2) Need to re-check keywords, sometimes a comma is used, sometimes a semicolon to separate them. Uppercase the machine learning term or other terms has no sense.
3) Lines 52-57 would be better to place somewhere else (for example before experiments), and in my opinion, the argument why Random forest has been used is too weak. In this field, there are a lot of deep learning solutions which prove efficiency.
4) In my opinion the 1.1, 1.2, 1.3 could be just a part of the Introduction section, and subsets no needed.
5) I have to commend the authors for a really thorough analysis of the literature, well done.
6) I don't think it is enough just to write that details about the dataset are given in some reference (line 231). In this case, it is hard to understand all situations about the data just from reading this paper, so at least some short description should be given to see what size of dataset items, classes, unbalanced classes distribution, etc.
7) Does not get the point why to bold abbreviations, lines 243-244.
8) No information about the dataset before SMOTE, and after SMOTE. Also, how the number of neighbors in SMOTE method has been selected (one of the SMOTE parameters)?
9) The Kappa and accuracy measures are used, so at least the main formulas what these measures show and how it is calculated could be given.
10) In lines 464 and 475 I don't understand what is (a), (b), because in the Figures there is no such labels, just one picture, something wrong.
11) I understood that the authors used in the research the Random forest mostly by default, so it still would be interesting to see how other algorithms with the same conditions are effective. From personal experience, I can guarantee that other tree-based methods would give almost the same accuracy.

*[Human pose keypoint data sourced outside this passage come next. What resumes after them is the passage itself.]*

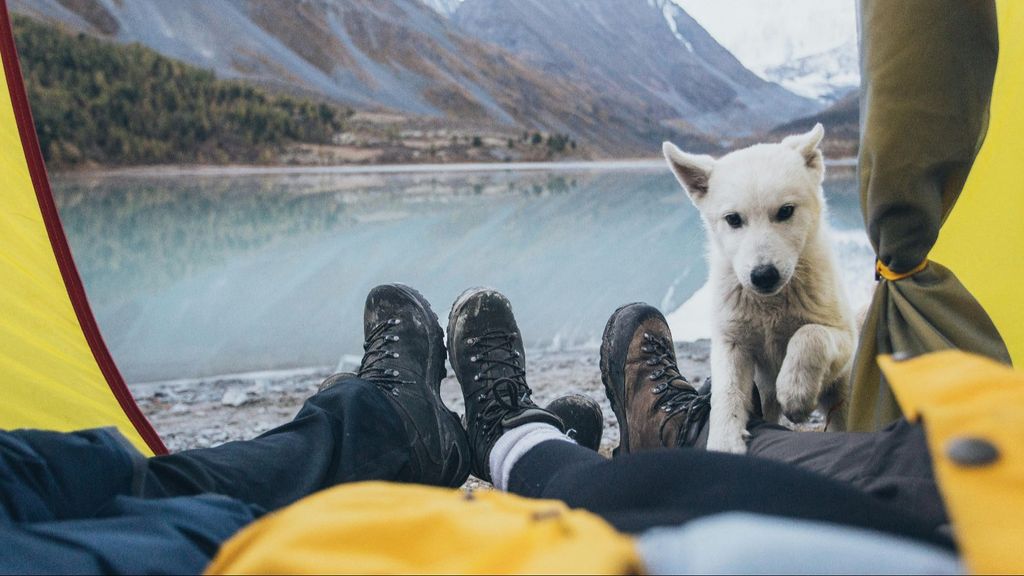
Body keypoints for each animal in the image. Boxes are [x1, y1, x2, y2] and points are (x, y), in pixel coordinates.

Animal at [659, 124, 851, 453]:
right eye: (733, 219)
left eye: (786, 211)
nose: (763, 275)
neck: (770, 306)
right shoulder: (731, 340)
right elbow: (726, 392)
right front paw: (724, 442)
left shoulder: (845, 337)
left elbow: (809, 334)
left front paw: (795, 391)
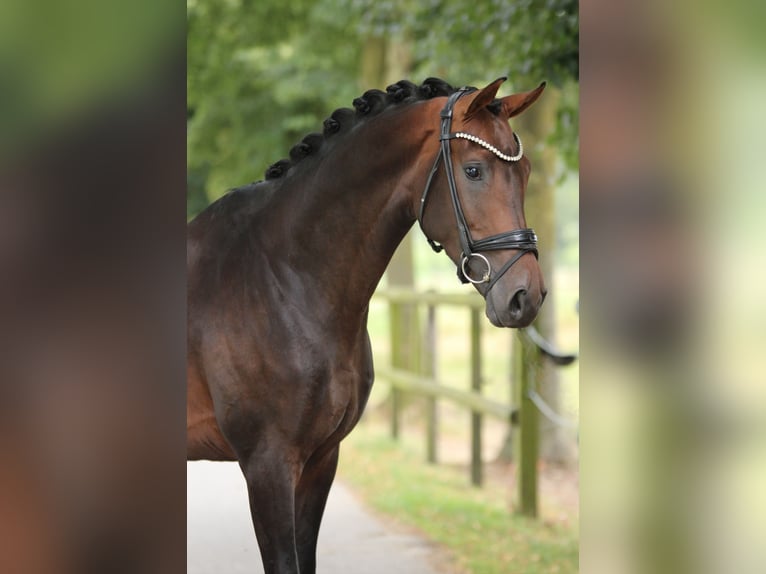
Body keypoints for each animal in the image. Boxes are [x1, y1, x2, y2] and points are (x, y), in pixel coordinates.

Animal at [189, 77, 548, 574]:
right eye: (474, 170)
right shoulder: (267, 465)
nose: (525, 296)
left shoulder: (320, 461)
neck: (283, 277)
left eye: (526, 170)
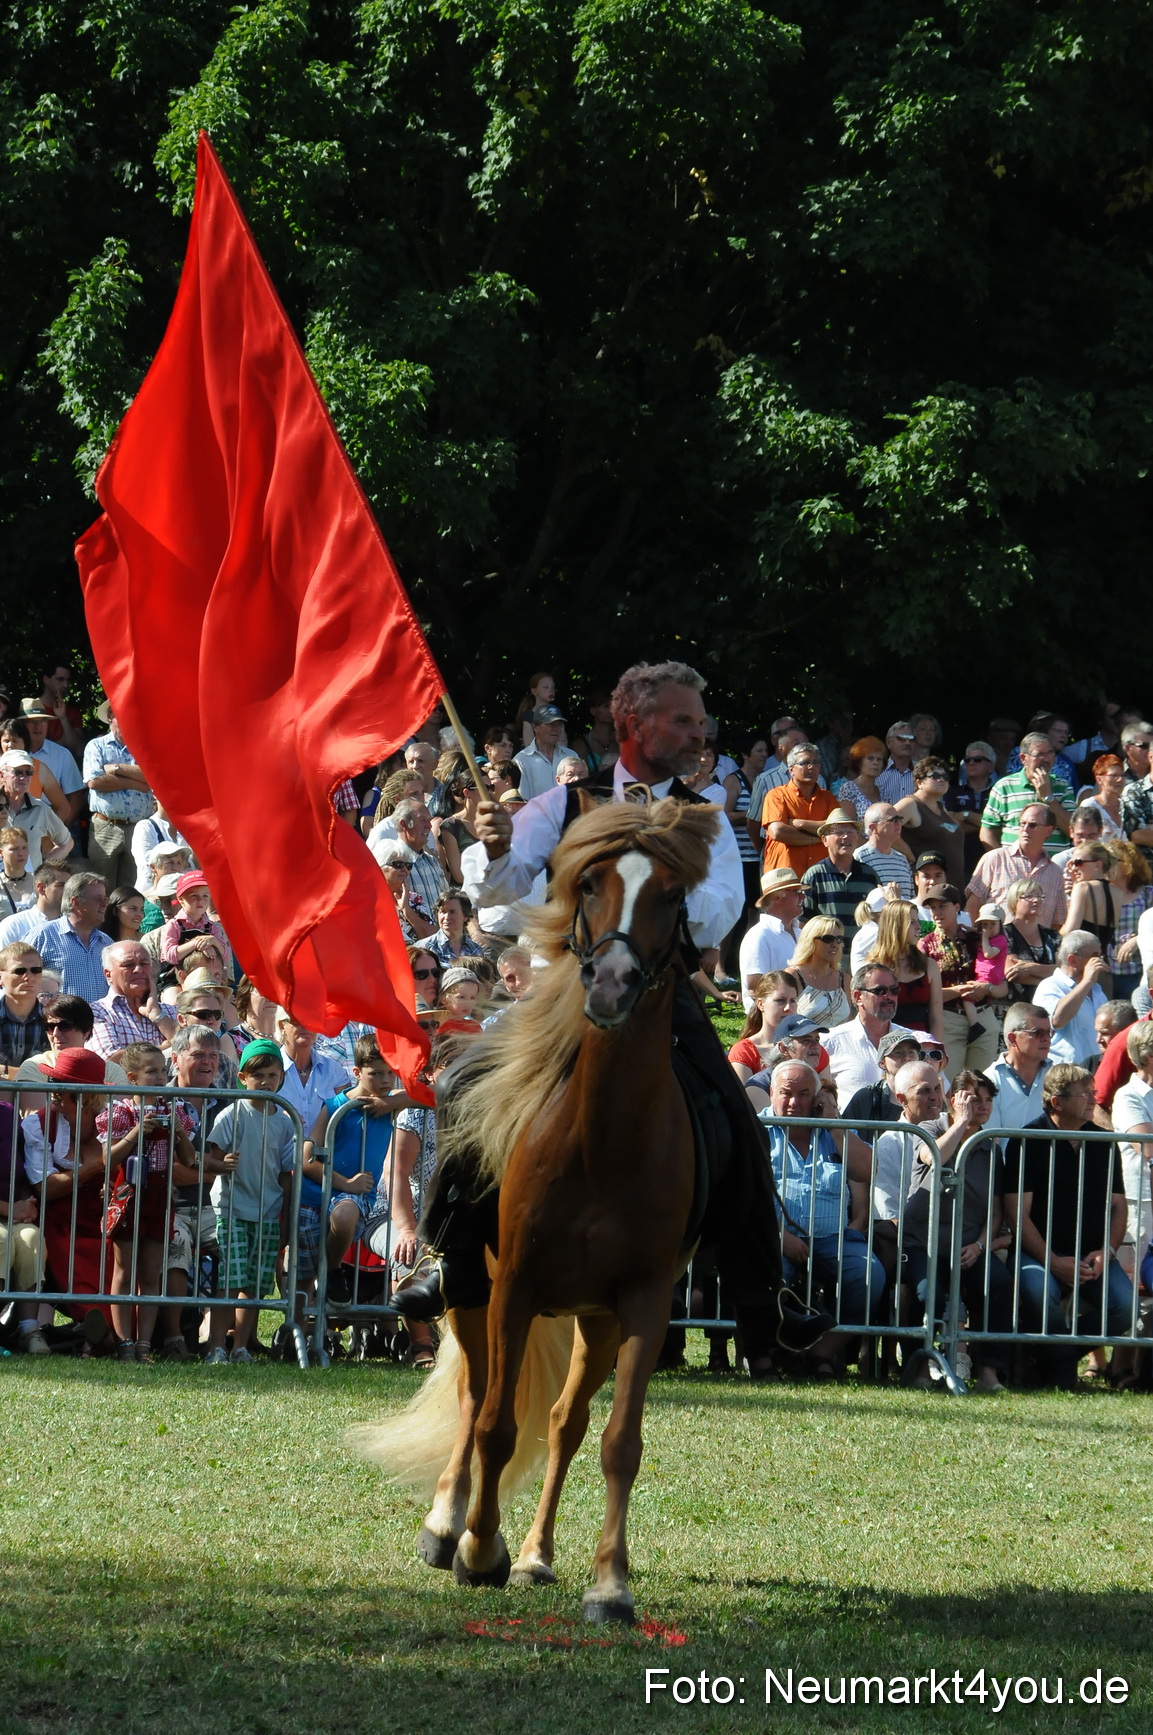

To reach 100% is impossible, but to get the worse results using such methods like K-NN is very easy. In my opinion, the authors need to give a very good explanation of why the Random Forest is the best in this situation because the is no comparative analysis made with other methods.
Good luck with submitting the manuscript.
Author Response
Please see the attachment
Author Response File: Author Response.pdf
Round 2
Reviewer 1 Report
The authors have made lots of modifications during the revision. Most of the concerns have been addressed. The writing of the paper still needs to be carefully checked.
Eg. in Table 6, 1.1226e-03 and 8.3510e-3 should use the same format.
Author Response
Response to Reviewer 1 Comments
Point 1: The authors have made lots of modifications during the revision. Most of the concerns have been addressed. The writing of the paper still needs to be carefully checked.
Eg. in Table 6, 1.1226e-03 and 8.3510e-3 should use the same format.
Response 1: We have tried to check all format, the tables and figures and put them in the same format in the best possible way. Lines 539, 544, 550, 562,576, 583, 586, 603 and 612.
Reviewer 2 Report
Thank you for taking the suggestion into account. There are some minor mistakes left, for example, the references are not formatted in the same style. But I hope it will be fixed. Good luck.
Author Response
Response to Reviewer 2 Comments
Point 1: Thank you for taking the suggestion into account. There are some minor mistakes left, for example, the references are not formatted in the same style. But I hope it will be fixed. Good luck.
Response 1: We have tried to check all the references and put them in the same format in the best possible way. Thank you.